Additionally, we calculated the body mass index (BMI) using the standard formula of weight (kg) divided by height (m) squared, based on height and weight measurements collected during the screening.
To ensure data reliability, we implemented rigorous quality control measures. Screening personnel received specialized training and were supervised to standardize procedures. Inter-observer reliability was maintained through consistent application of the protocol and cross-verification of findings.
Statistical analysis
We utilized descriptive statistics to summarize participant characteristics and study variables. For categorical variables, we presented frequencies and percentages, while continuous variables were summarized using means and standard deviations for normally distributed data, or medians and interquartile ranges for non-normally distributed data. To compare demographic factors and the prevalence of incorrect posture between cases and controls, we employed chi-square tests or Fisher’s exact tests for categorical variables, and Student’s t-tests or Mann-Whitney U tests for continuous variables. These comparisons were made to assess the baseline comparability between case and control groups.

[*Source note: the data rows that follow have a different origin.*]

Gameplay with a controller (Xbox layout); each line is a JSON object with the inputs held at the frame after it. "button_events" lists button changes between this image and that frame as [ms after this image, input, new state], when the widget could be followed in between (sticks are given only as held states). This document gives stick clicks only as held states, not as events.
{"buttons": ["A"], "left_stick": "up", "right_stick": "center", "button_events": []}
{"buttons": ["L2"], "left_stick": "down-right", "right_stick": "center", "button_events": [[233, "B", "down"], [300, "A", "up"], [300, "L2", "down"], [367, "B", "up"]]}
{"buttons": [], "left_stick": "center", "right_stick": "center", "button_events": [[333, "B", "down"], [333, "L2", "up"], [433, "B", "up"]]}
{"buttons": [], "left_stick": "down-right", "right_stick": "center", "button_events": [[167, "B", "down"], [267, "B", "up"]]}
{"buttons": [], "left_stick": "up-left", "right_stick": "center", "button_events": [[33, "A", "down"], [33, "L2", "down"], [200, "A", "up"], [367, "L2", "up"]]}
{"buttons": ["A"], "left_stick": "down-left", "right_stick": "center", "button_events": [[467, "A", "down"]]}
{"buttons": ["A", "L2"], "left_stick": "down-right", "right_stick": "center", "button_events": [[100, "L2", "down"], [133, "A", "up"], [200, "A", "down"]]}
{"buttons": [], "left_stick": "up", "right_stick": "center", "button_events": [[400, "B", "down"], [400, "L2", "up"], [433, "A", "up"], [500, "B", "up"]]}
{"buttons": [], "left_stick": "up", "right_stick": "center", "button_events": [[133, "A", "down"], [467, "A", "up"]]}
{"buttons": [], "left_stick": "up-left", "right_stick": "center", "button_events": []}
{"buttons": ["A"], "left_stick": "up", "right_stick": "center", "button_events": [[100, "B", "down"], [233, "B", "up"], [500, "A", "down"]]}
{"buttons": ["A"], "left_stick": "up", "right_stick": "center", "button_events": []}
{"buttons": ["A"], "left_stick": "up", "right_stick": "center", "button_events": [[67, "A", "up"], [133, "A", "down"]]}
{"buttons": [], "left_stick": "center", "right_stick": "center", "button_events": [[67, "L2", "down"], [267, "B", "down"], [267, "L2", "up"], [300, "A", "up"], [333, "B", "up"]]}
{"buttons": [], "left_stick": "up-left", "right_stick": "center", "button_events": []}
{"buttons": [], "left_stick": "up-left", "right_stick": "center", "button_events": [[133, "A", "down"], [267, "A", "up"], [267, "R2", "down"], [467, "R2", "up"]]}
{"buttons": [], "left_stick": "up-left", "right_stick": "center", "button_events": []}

To evaluate the association between academic burden factors and the risk of AIS, we conducted conditional logistic regression, accounting for the matched case-control study design. We assessed multicollinearity among independent variables using variance inflation factors (VIF). We constructed three multivariable-adjusted models to control for potential confounders: Model 1 adjusted for demographic factors including ethnicity, residential area, family history, living arrangements, which are known confounders; Model 2 further adjusted for lifestyle factors including BMI, height, daily breakfast, physical activity, outdoor time, and sleep duration, as these factors may influence AIS riks; Model 3, the primary model, additionally adjusted for academic burden factors including time spent on homework, age at initiation of extracurricular classes, parental influence on exercise, indoor/outdoor breaks, screen time, and posture-related habits. This stepwise adjustment approach allows us to evaluate the incremental effect of each set of variables on AIS risk.
We calculated odds ratios (ORs) with 95% confidence intervals (CIs) to quantify the independent effects of each factor on AIS risk. Missing data were handled by complete case analysis for variables with a missing rate of less than 1%. For variables with a higher missing rate, we addressed the issue by creating additional categories or imputing mean values.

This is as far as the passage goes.